2 hours A National Audit Office report reveals that the government has written off £2.7bn over the past two years on cancelled transport projects.

£224m had been sunk into the Stonehenge tunnel when it was scrapped
£224m had been sunk into the Stonehenge tunnel when it was scrapped

Since 2023, several of the Department for Transport’s major projects have been cancelled due to affordability pressures and changes in government priorities.

Since April 2023, the amounts written off from cancelled road and rail projects have totalled  £2.7bn. These write-offs include money that has been spent designing and starting to deliver activity that has now been stopped, and the reduction in the value of assets.

A report by the National Audit Office this week on Department for Transport (DfT) spending provides a breakdown of the money sunk on cancelled projects.

These include:

  • HS2 Phase 2 – £2,171m
  • All-lane-running smart motorways – £62m
  • A303 Amesbury to Berwick Down (Stonehenge tunnel) – £224m
  • A1 Morpeth to Ellingham Dualling – £68m
  • A27 Arundel Bypass – £67m
  • A358 Taunton to Southfields – £67m.

A further £46m was wasted through the cancellation of four other highway schemes – the A5036 Princess Way, A47 Great Yarmouth Junction Enhancement, M27 Southampton Junction 8 and the A27 Worthing & Lancing Improvements.

Across HS2, Network Rail and National Highways, the DfT spent £20.4bn on capital projects in the year to March 2025 plus £20.9bn revenue expenditure.

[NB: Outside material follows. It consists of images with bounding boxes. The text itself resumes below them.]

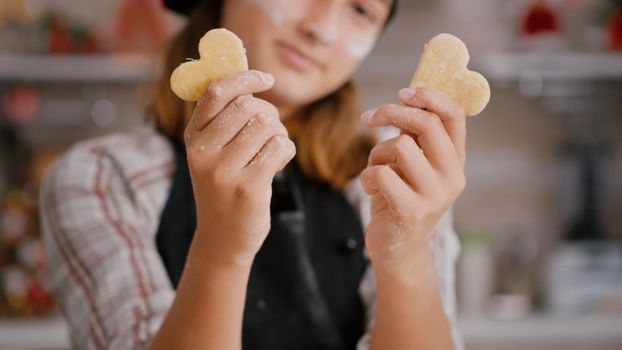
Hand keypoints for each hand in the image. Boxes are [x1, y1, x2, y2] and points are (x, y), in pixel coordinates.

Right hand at [184, 70, 295, 265]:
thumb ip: (226, 121)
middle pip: (250, 107)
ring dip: (279, 135)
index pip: (217, 92)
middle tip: (270, 134)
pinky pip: (280, 147)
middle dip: (270, 115)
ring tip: (271, 152)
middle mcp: (203, 152)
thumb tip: (252, 80)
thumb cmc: (224, 190)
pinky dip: (286, 151)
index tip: (267, 79)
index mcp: (193, 138)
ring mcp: (223, 171)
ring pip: (268, 125)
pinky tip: (277, 166)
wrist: (223, 240)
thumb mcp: (213, 155)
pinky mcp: (247, 187)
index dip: (245, 78)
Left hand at [359, 87, 465, 271]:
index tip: (404, 92)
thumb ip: (415, 138)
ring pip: (399, 146)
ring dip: (376, 155)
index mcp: (456, 161)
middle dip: (391, 113)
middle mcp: (453, 177)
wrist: (398, 250)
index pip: (454, 115)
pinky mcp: (412, 211)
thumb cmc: (400, 199)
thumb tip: (406, 98)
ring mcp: (435, 195)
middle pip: (426, 124)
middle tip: (369, 117)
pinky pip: (381, 173)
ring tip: (376, 173)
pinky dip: (368, 177)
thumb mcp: (413, 166)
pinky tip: (373, 192)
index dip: (429, 96)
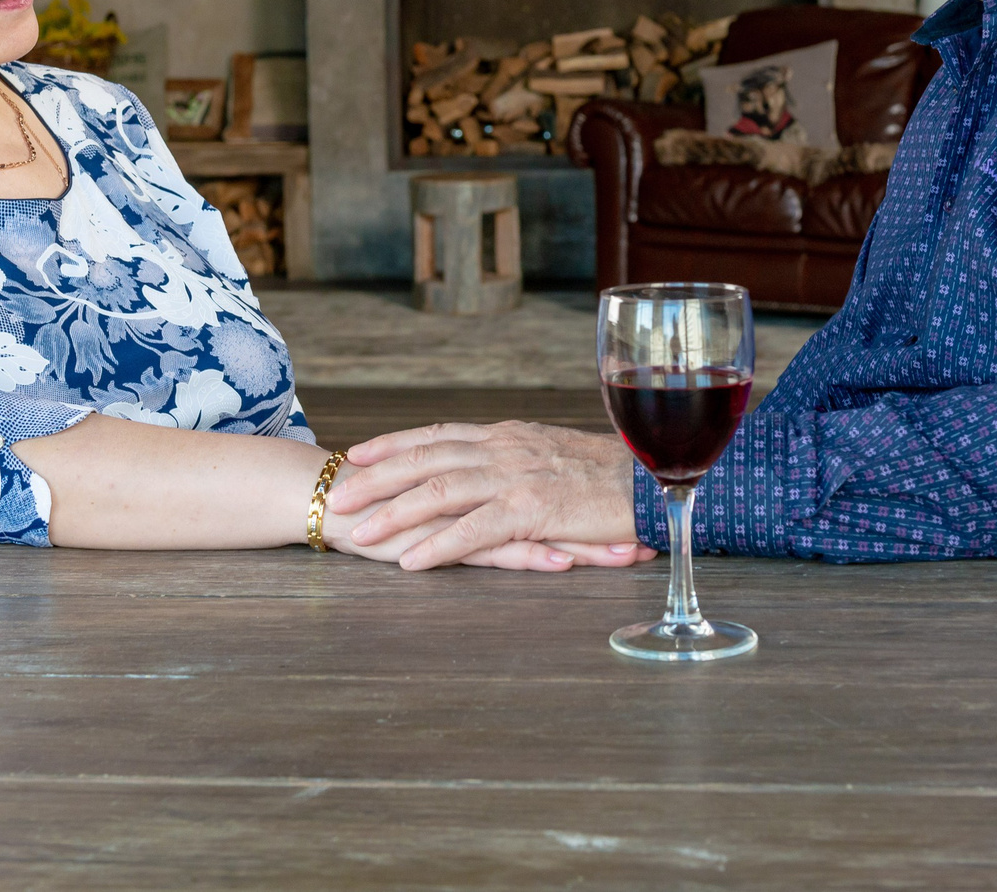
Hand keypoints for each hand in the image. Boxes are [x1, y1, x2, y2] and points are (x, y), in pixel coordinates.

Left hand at [328, 422, 644, 571]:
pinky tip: (411, 562)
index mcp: (510, 435)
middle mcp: (506, 449)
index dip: (396, 443)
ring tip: (359, 533)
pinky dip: (438, 546)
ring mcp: (517, 477)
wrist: (656, 479)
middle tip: (340, 495)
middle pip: (427, 458)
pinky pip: (475, 530)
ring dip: (395, 512)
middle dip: (378, 477)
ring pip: (441, 490)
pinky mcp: (533, 509)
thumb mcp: (559, 456)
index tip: (360, 451)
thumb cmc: (616, 474)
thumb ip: (524, 460)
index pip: (440, 434)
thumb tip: (498, 468)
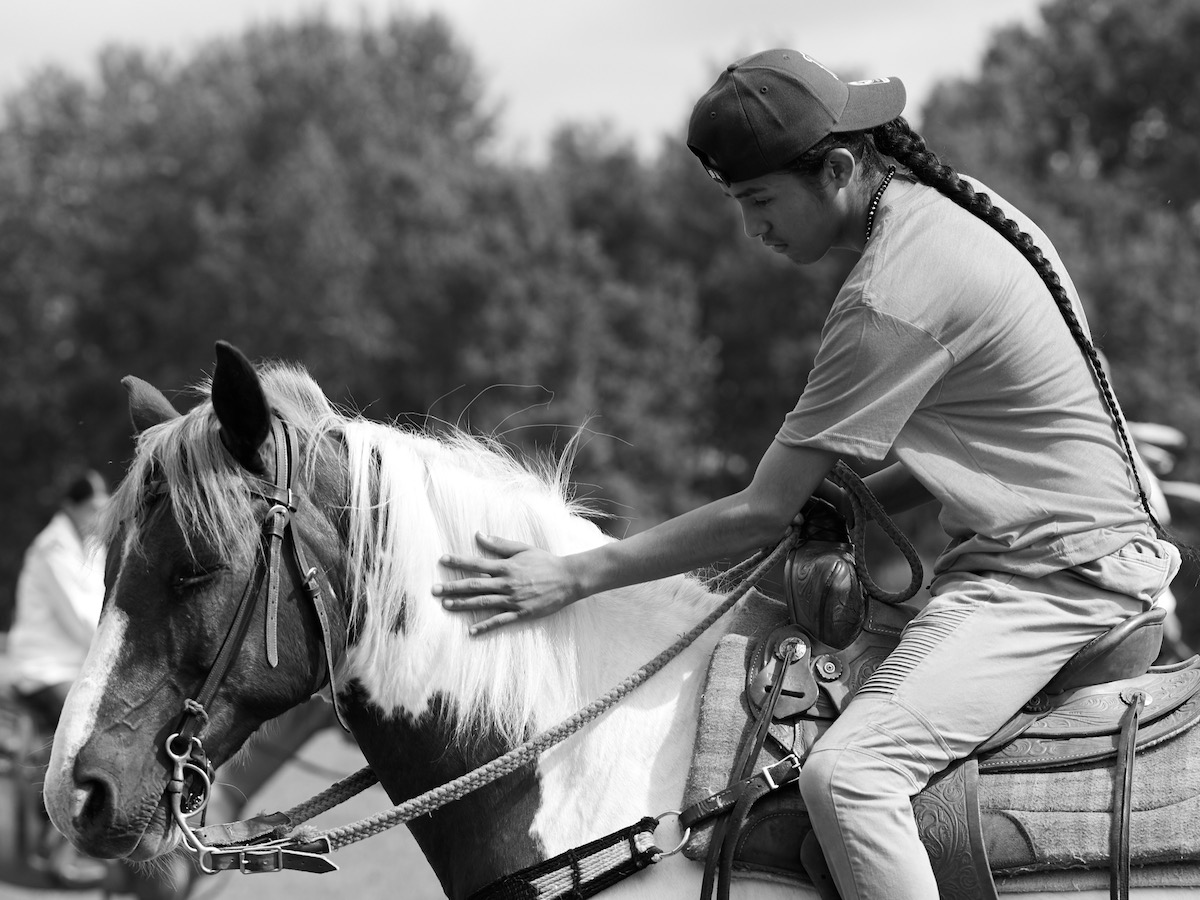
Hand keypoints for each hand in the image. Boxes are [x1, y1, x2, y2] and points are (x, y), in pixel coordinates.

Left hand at [432, 533, 581, 635]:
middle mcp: (506, 583)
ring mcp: (513, 599)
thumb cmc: (545, 561)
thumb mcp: (522, 548)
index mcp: (506, 566)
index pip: (477, 564)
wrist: (568, 579)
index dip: (458, 562)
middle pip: (474, 585)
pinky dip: (485, 626)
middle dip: (452, 587)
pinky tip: (471, 631)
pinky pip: (500, 620)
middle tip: (434, 590)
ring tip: (446, 605)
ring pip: (483, 603)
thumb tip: (479, 534)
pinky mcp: (521, 612)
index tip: (442, 561)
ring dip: (463, 605)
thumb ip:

In August 2025, DfT published its draft RIS3 plans (for National Highways’ third five-year road investment strategy period). This set out an intention to place greater focus on the maintenance and renewal of the road network, and on managing the infrastructure that already exists, rather than tackling congestion or adding capacity by building new roads or bypasses.